* [WORK REQUEST 1]
Duplicate the chart listing below line for line, leaving out the pictures.

WINTERBERG, Germany - Erin Hamlin of the United States fought through snowfall and blowing snow to finish sixth Sunday in a World Cup luge women's race.

The 2009 world champion and two-time Olympian finished 1.1 seconds off the pace as this winter sports hub in northern Germany lived up to its name with biting cold conditions during the training week, before warmer temperatures and snowfall arrived on the weekend.

"It was snowing a little bit," Hamlin said. "But the wind was blowing it everywhere and it looked like a blizzard at times. The track crew swept the start the whole time. The course was a lot faster all week in training. I was going faster in training that I did in last year's race."

Once again it was Germany that blew through the competition on home ice as the German women captured their 100th consecutive tour event dating back to 1997. They celebrated afterward with a special victory cake that was baked prior to the race.

The second half of Sunday's doubleheader - by then, the snowfall was dense - saw the home team complete the sweep as Germany captured the team relay with the U.S. fourth.

* [AVAILABLE DATA]
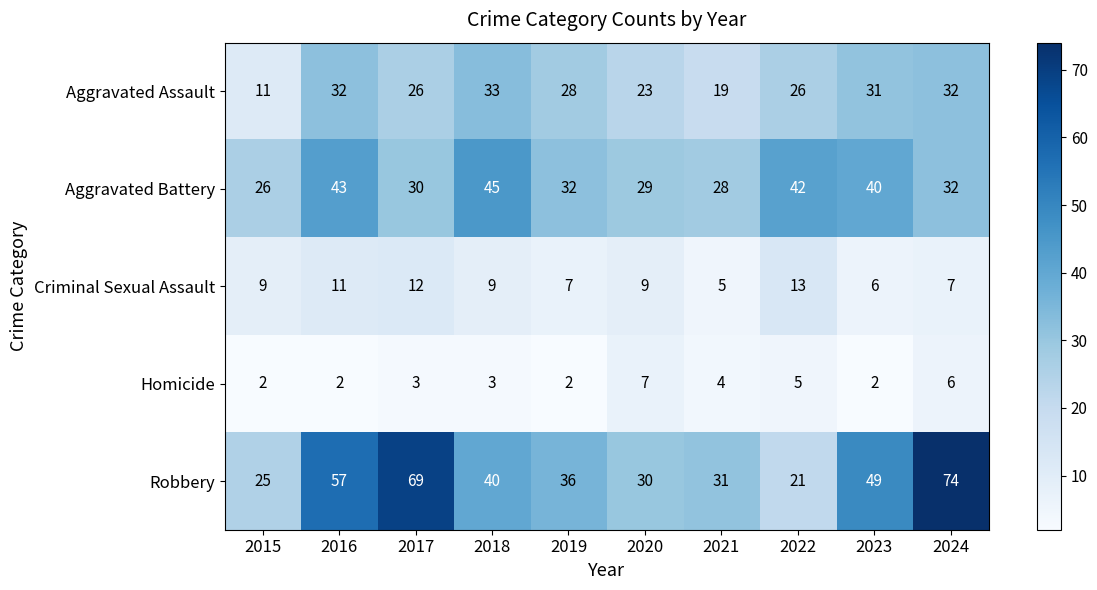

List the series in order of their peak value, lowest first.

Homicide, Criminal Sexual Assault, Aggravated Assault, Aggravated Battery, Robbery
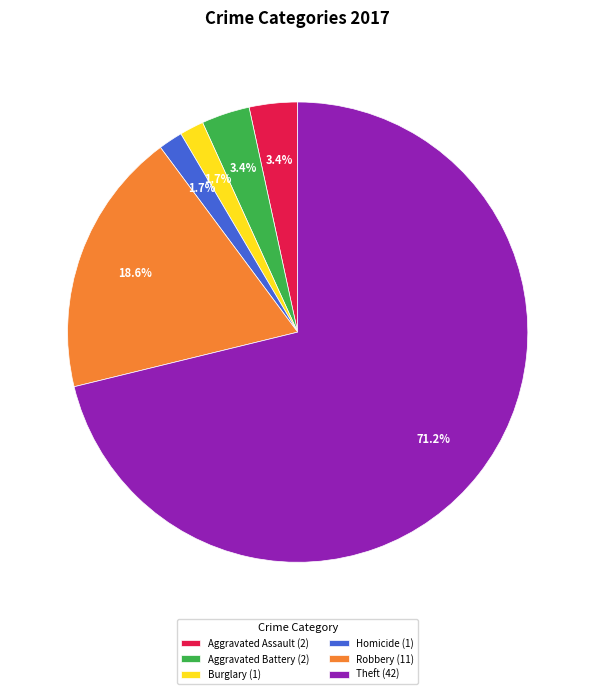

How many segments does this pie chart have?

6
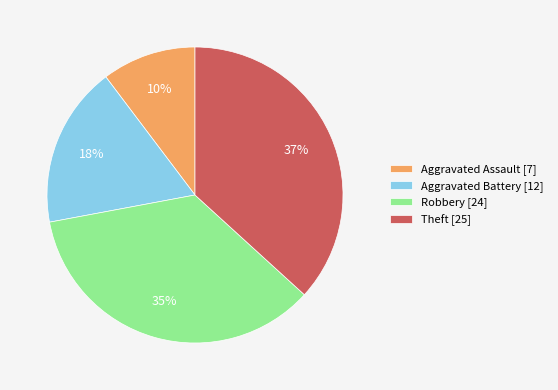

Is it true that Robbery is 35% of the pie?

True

* [WORK REQUEST 2]
In the luge race report, what place did Erin Hamlin take in Sunday's women's race?

* [TASK OUTPUT 1]
List the series in order of their peak value, lowest first.

Homicide, Criminal Sexual Assault, Aggravated Assault, Aggravated Battery, Robbery

How many segments does this pie chart have?

6

Is it true that Robbery is 35% of the pie?

True

* [TASK OUTPUT 2]
Sixth.